## BLOC DE TEXTE
□ □ □

Ni éducateur de prévention spécialisée, ni personnel éducatif de l'administration pénitentiaire, l'éducateur de la protection judiciaire de la jeunesse (PJJ) - fonctionnaire du ministère de la Justice - est chargé de mettre en œuvre des mesures, ordonnées par un magistrat, auprès de jeunes délinquants ou en danger. Près de 60 ans après la création de ce corps professionnel, institué au lendemain de la Seconde Guerre mondiale, les éducateurs de la PJJ - 3 730 en 2003 -restent mal connus, estime Véronique Freund, formatrice à l'Institut régional du travail social de Paris. Qui partage son avis lira avec profit cet ouvrage. L'histoire de la profession, ses différents modes et lieux d'exercice, tout comme les débats - récurrents ou nouveaux -qui l'agitent : c'est un voyage très documenté au cœur d'un métier complexe qui est proposé ici. Il se déroule en bonne compagnie, puisque la parole est largement donnée aux intéressés.
Ces derniers ne dissimulent pas leurs difficultés. Pris entre un feu nourri de critiques - émanant, notamment, de la Cour des comptes -, des conditions de travail qui, selon eux, ne permettent pas de faire face au nombre croissant de mesures ni aux problématiques de plus en plus complexes des jeunes et un contexte économique et social défavorable, les éducateurs s'interrogent sur les finalités de leur action et son indépendance par rapport à la commande politique. « Les orientations sécuritaires actuelles mettent à l'épreuve l'identité de la profession », souligne Véronique Freund.

□ □ □

## DONNÉES
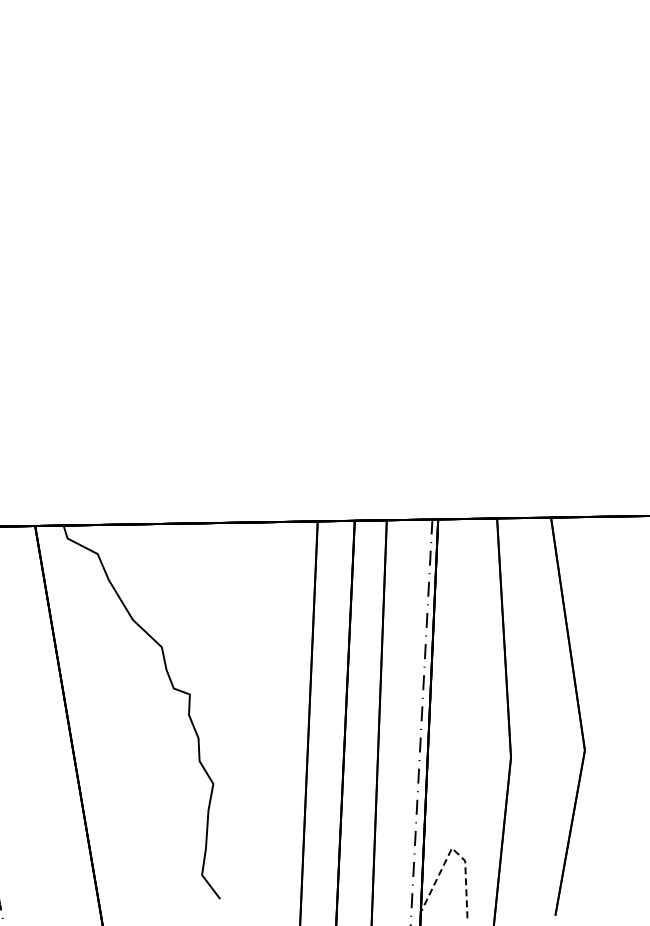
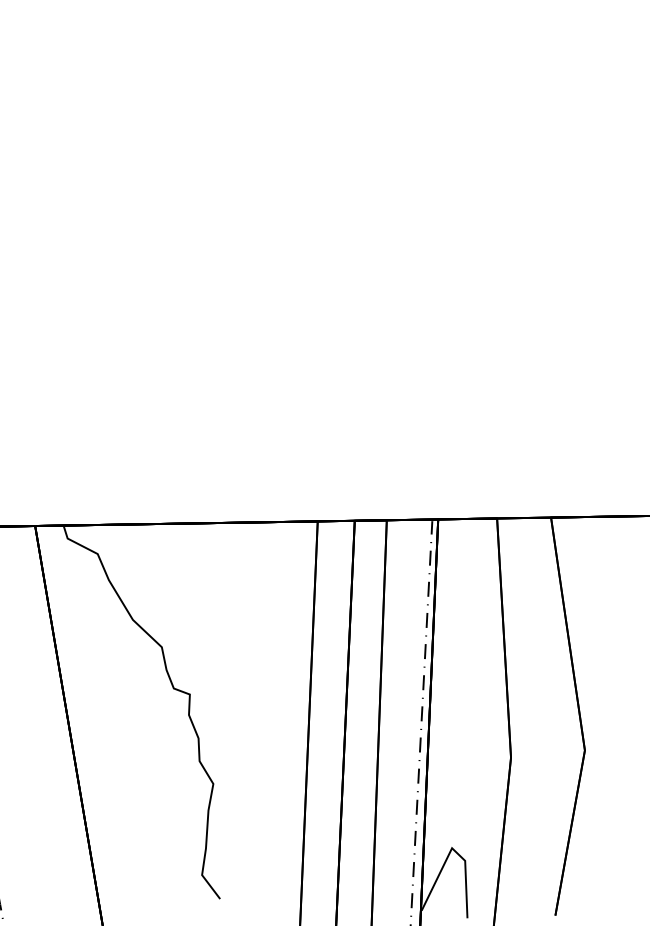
line at (454, 850): dashed -> solid
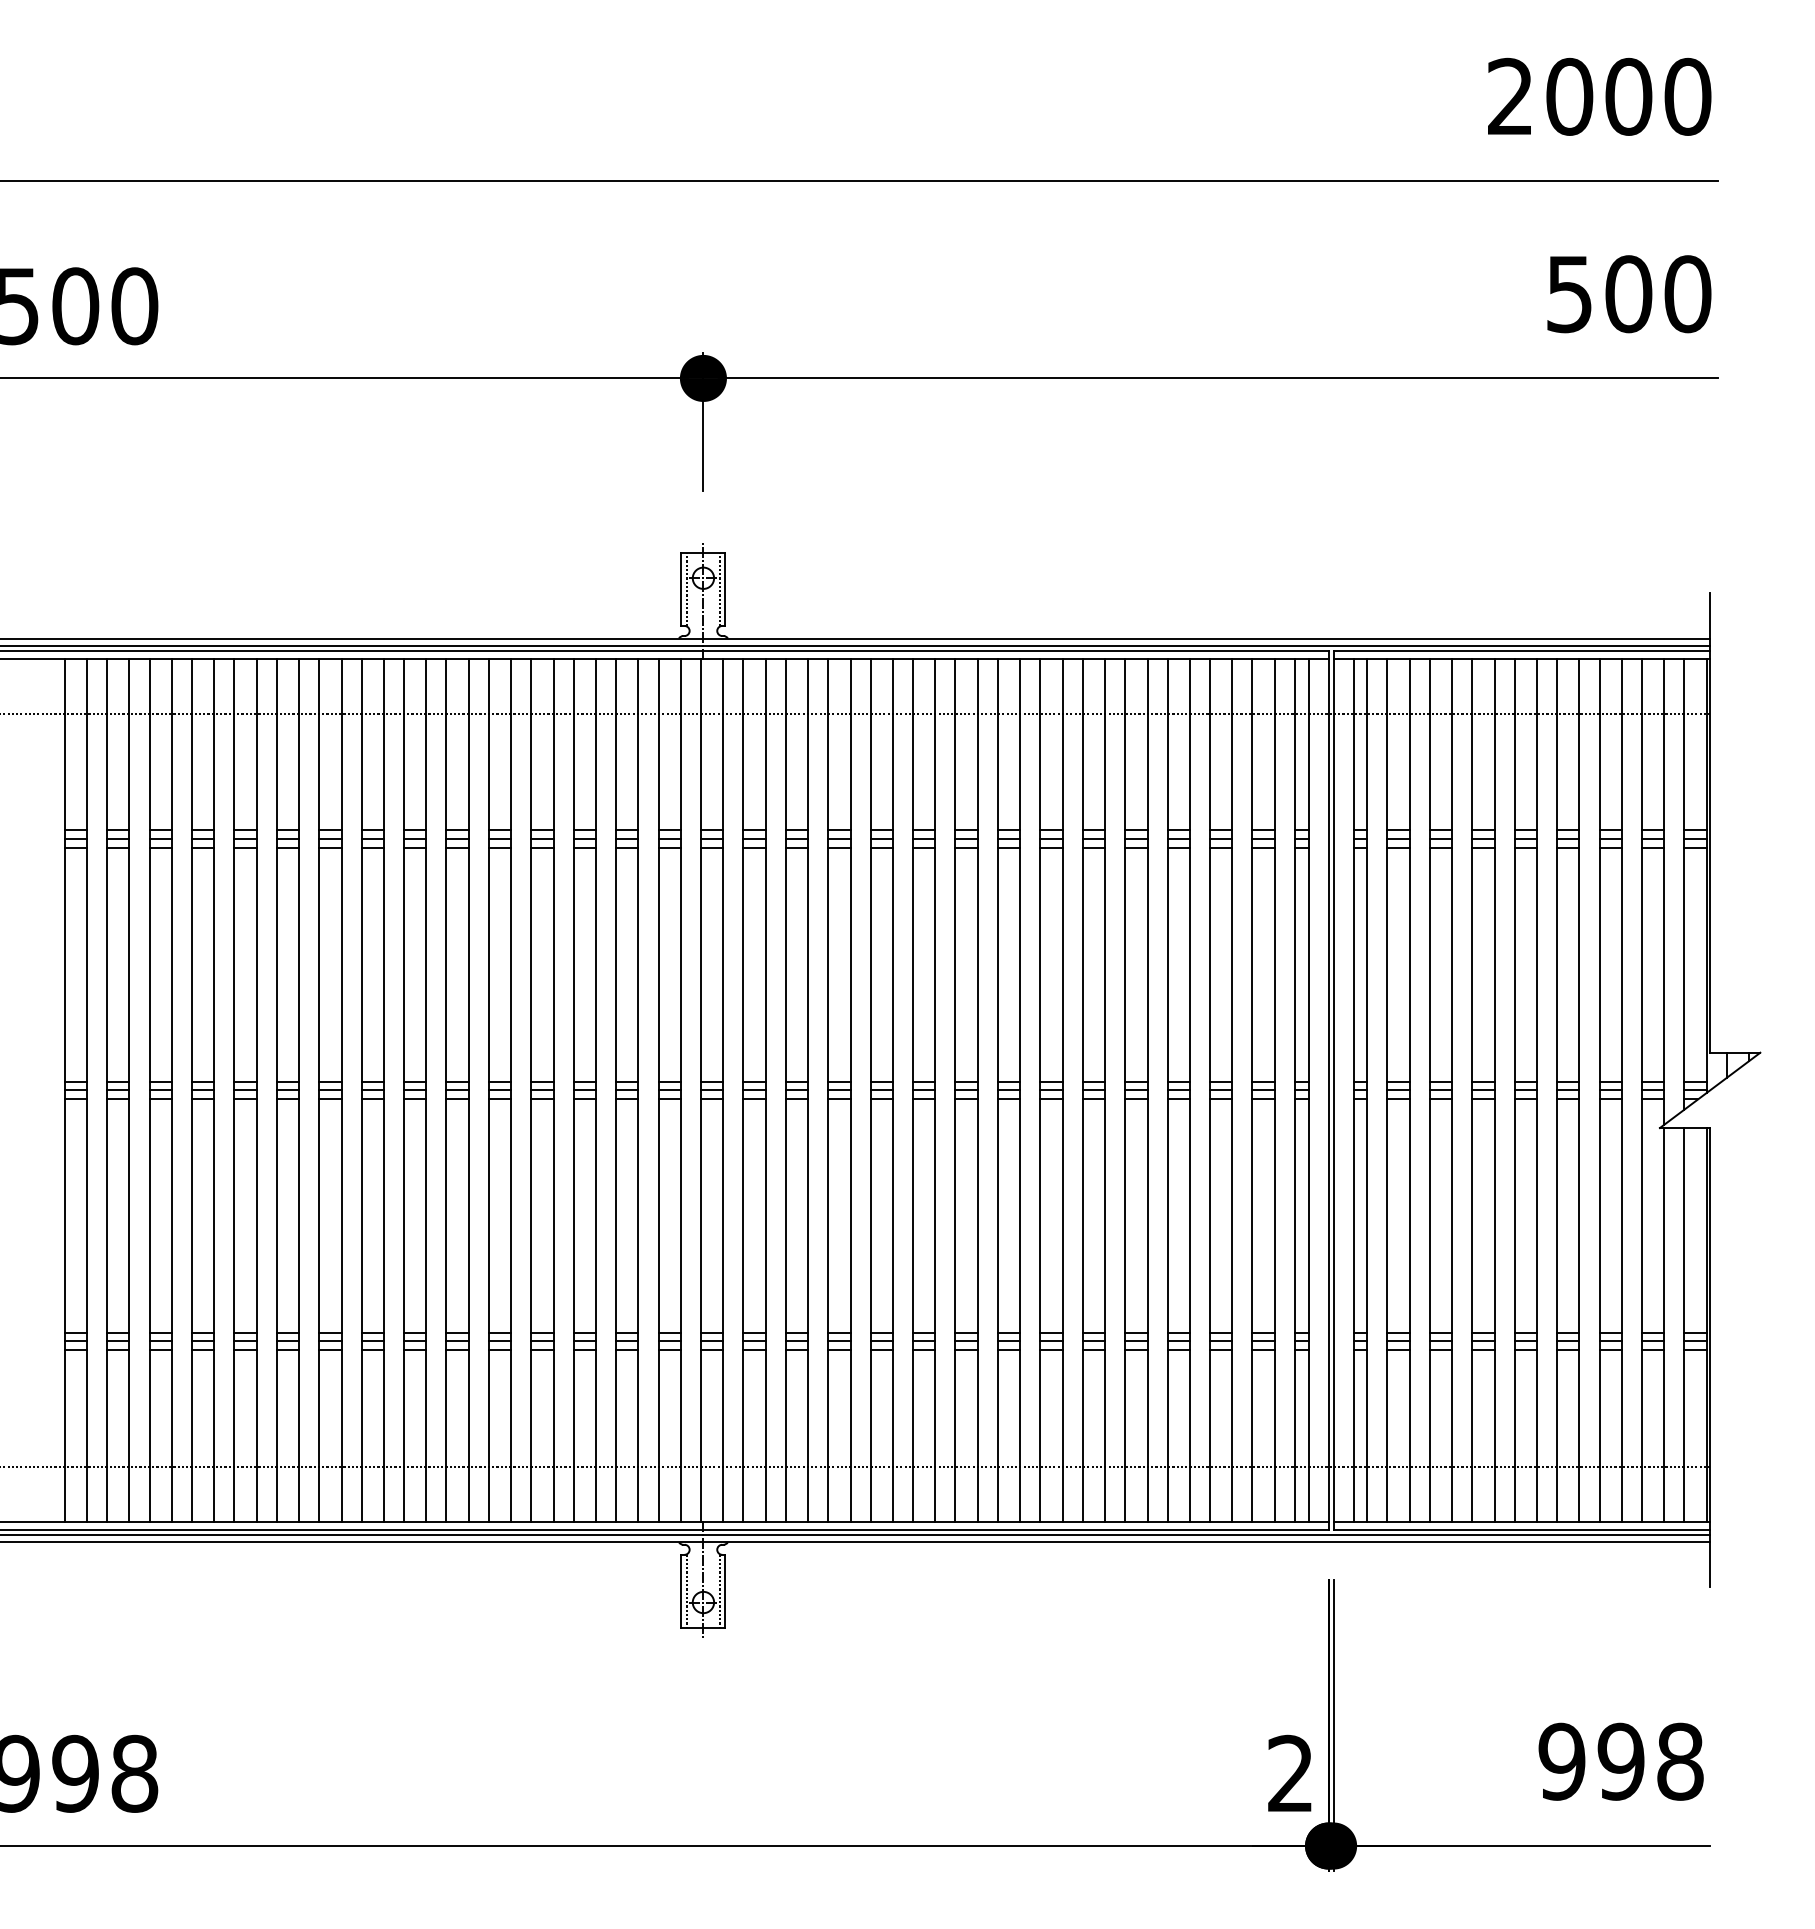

□ □ □

## ACTIONS À MENER
1: D'après le texte sur les éducateurs de la PJJ, combien d'éducateurs de la PJJ y avait-il en 2003 ?
2: Transcrivez, dans le texte sur les éducateurs de la PJJ, tout le passage qui va de « Ces derniers ne » jusqu'à « souligne Véronique Freund. ».
Ce matériel provient d'une autre source.

## RÉSULTATS FINAUX
1: 3 730.

2:
Ces derniers ne dissimulent pas leurs difficultés. Pris entre un feu nourri de critiques - émanant, notamment, de la Cour des comptes -, des conditions de travail qui, selon eux, ne permettent pas de faire face au nombre croissant de mesures ni aux problématiques de plus en plus complexes des jeunes et un contexte économique et social défavorable, les éducateurs s'interrogent sur les finalités de leur action et son indépendance par rapport à la commande politique. « Les orientations sécuritaires actuelles mettent à l'épreuve l'identité de la profession », souligne Véronique Freund.